NA PECNORDESTE, UM QUEIJO COM “TERROIR” CEARENSE
Na recente Pecnordeste, maior feira indoor da agropecuária brasileira, um dos estandes mais visitados foi o da Fazenda Santa Mônica, de Quixeramobim, onde o casal de empresários Valéria e Cândido Quinderé produz queijos especiais maturados por até seis meses.

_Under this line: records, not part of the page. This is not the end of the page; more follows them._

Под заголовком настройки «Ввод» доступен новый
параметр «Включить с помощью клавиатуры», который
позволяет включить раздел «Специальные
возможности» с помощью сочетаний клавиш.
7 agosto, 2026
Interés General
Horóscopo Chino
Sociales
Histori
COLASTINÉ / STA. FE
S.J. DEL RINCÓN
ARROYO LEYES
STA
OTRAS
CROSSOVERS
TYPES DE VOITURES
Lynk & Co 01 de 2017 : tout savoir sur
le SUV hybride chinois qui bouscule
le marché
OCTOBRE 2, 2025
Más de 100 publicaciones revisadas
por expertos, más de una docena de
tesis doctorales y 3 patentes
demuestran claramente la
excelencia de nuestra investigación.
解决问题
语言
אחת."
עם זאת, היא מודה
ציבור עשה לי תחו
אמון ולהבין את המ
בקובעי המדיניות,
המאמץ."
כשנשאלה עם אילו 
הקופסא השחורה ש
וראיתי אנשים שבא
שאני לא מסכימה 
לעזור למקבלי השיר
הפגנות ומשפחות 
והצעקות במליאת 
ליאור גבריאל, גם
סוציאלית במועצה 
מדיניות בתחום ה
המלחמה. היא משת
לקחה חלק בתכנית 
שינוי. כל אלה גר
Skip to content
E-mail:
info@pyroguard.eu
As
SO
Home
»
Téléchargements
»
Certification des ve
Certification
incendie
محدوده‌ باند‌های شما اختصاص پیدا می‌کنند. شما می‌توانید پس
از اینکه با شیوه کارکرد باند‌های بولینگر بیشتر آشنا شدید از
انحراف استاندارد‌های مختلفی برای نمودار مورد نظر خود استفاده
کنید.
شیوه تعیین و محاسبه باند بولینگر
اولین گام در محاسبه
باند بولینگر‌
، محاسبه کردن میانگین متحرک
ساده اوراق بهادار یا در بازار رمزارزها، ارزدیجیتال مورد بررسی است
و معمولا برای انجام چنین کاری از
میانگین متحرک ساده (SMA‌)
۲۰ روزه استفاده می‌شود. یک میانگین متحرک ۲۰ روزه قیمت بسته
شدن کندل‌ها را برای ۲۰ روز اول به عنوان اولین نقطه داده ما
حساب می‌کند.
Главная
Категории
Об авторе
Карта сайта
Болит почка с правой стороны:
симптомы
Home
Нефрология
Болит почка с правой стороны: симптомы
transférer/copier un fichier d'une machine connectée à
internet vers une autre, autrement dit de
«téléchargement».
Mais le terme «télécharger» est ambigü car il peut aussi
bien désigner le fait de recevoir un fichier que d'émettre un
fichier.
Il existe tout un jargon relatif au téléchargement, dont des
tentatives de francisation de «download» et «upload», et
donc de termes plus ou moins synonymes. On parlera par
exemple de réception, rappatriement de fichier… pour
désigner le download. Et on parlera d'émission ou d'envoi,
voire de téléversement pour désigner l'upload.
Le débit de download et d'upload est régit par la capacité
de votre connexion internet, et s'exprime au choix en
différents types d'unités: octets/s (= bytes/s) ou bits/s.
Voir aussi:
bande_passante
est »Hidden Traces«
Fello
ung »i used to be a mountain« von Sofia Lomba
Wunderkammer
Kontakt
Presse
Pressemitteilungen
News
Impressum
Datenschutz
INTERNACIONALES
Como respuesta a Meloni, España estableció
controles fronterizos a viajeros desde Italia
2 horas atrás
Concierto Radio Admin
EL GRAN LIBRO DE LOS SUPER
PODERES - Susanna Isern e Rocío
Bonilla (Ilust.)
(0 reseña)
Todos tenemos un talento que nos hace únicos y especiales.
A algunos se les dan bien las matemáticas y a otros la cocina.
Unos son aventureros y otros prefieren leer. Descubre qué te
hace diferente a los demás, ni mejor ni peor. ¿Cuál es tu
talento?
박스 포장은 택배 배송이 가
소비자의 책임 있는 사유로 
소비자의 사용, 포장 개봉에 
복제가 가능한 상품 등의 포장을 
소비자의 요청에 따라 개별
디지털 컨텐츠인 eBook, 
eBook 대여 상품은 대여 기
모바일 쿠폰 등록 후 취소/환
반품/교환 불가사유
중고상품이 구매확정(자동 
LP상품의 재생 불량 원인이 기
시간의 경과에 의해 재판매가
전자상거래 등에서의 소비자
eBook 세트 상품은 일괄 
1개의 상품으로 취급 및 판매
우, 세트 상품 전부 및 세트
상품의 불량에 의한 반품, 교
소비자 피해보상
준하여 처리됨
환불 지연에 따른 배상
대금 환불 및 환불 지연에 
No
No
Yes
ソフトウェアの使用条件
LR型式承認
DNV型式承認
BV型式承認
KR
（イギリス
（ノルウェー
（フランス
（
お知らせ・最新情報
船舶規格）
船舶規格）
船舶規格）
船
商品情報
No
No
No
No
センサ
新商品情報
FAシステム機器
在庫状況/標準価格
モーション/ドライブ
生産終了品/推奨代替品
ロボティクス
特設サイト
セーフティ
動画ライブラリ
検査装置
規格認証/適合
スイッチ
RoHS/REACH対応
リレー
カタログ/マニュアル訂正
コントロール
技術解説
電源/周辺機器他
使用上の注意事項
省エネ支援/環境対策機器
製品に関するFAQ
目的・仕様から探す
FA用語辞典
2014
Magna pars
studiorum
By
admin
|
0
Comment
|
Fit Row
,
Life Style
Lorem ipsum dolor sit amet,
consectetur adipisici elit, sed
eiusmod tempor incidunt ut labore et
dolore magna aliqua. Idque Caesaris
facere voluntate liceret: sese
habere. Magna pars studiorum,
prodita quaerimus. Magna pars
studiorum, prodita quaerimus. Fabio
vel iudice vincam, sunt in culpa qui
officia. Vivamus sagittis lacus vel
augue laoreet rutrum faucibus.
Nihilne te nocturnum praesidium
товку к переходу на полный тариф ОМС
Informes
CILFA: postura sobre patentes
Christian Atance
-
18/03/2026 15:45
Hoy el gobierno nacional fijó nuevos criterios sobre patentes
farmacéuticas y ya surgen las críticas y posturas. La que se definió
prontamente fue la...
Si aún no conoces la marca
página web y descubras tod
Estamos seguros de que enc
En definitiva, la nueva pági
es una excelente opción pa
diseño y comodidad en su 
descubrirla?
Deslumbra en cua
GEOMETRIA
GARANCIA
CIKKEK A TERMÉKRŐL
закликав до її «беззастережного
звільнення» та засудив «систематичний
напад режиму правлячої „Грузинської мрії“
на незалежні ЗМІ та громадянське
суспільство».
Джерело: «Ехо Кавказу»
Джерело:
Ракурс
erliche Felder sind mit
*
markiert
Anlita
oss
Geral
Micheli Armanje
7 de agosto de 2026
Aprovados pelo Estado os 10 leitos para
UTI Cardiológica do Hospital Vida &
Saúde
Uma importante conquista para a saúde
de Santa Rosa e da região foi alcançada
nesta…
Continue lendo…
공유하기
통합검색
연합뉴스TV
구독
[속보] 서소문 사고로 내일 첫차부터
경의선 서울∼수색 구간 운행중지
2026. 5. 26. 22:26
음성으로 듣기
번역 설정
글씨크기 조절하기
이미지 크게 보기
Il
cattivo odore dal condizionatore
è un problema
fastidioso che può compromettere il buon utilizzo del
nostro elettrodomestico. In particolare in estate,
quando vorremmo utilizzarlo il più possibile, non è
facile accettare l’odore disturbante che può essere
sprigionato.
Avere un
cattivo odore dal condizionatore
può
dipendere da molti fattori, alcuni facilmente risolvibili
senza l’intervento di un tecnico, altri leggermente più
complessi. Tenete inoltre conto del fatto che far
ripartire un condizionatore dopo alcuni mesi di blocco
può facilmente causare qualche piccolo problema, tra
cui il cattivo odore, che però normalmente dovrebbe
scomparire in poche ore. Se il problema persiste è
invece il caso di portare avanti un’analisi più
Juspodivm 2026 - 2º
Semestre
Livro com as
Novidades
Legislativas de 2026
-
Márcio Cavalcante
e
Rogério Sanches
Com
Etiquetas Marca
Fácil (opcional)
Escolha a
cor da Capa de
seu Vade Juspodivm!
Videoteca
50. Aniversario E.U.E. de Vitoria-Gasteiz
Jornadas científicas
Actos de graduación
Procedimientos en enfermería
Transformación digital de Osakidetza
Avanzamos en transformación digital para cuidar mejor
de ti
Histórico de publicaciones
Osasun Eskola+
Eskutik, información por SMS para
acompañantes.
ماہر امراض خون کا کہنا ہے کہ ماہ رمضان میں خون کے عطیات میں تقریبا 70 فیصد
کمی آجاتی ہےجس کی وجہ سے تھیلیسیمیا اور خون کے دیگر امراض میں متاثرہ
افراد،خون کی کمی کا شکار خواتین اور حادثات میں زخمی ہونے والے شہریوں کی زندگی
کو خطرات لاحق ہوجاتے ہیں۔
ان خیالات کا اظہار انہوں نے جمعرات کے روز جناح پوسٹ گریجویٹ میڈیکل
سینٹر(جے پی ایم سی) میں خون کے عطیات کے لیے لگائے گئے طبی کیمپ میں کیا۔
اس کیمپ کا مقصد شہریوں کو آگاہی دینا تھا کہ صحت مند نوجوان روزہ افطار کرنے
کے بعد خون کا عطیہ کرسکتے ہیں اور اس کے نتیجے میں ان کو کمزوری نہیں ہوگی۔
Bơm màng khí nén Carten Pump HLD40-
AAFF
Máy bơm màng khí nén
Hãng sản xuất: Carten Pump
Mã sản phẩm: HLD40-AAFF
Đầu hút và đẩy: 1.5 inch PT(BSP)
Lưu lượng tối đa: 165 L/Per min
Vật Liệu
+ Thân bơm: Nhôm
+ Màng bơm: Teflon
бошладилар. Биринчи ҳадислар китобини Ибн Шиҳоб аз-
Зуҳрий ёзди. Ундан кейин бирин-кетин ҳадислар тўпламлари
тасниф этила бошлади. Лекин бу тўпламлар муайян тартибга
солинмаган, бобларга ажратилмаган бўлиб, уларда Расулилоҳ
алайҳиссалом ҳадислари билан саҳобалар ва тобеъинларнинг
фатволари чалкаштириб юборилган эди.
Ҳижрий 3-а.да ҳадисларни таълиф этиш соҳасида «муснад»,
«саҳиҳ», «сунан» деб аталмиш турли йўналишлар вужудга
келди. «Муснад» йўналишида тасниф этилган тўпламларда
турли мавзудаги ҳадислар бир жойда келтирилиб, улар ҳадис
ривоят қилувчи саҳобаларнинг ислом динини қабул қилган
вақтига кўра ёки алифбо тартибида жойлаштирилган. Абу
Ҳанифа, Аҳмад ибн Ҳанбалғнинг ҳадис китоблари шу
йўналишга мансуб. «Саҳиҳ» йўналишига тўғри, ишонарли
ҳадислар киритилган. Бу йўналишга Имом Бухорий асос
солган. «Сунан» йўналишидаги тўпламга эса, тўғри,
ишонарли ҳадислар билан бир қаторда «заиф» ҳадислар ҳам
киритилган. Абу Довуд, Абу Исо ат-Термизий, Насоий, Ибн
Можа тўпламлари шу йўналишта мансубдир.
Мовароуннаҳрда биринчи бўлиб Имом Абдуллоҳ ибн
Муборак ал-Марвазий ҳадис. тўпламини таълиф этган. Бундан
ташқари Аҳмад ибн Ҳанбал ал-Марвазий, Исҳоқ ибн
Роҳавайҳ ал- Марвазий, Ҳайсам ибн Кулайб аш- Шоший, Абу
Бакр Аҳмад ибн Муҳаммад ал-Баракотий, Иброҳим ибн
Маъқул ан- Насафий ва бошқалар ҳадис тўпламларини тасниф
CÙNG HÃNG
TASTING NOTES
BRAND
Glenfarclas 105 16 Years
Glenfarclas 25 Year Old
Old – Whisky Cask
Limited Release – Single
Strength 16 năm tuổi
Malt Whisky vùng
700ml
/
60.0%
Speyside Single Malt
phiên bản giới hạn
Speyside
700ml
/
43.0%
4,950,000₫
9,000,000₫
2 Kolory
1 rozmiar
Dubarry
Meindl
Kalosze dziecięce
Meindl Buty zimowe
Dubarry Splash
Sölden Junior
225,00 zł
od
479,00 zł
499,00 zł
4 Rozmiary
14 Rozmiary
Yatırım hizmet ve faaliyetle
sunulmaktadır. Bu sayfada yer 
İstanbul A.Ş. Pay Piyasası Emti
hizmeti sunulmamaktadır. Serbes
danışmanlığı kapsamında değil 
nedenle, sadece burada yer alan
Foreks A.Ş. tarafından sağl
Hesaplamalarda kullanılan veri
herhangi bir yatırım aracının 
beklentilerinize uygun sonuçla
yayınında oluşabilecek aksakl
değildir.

O presidente da Fiec, Ricardo Cavalcante, e o da Faec, Amílcar Silveira, visitaram-no, e surpreenderam-se com a alta qualidade dos queijos e, mais ainda, com a original e inovadora explicação técnica que o casal Quinderé lhes transmitiu sobre a origem dos seus produtos. Esta coluna, testemunha da visita, anotou os argumentos, que são os seguintes:
“Poderíamos dizer que o nosso queijo apresenta um ‘terroir’ exclusivo, resultado da combinação de um microclima dos trópicos com o buquê da flora Catingueira e notas de um solo rico em dolomitas e magnetitas. Ou, também, poderíamos afirmar que, a partir das terras banhadas pelos rios Jaguaribe e Banabuiú, onde outrora viviam os índios Quixarás, foi encontrada uma botija com receita secular de um queijo perdido.”
Tem mais:
“Mas, melhor do que contar história, é fazer história. E a nossa é a história de uma família que, de geração em geração, aprendeu a tirar leite de pedra. Literalmente! Uma história de arte, empreendedorismo e muita fé. A história de um casal que criou um queijo com padrão internacional, que poderia ter sido feito nos lugares mais refinados do mundo, mas que carrega o sotaque da gente.
“Porque, se o Gouda é holandês, se o Provolone é italiano, se o Gruyère é suíço e o Cheddar é inglês, o Nossa Santa é daqui mesmo, do Sertão Central do Ceará. De Quixeramobim, da Fazenda Santa Mônica. Qual o tipo? Do tipo Nossa Santa”.
Explicação mais inovadora, impossível.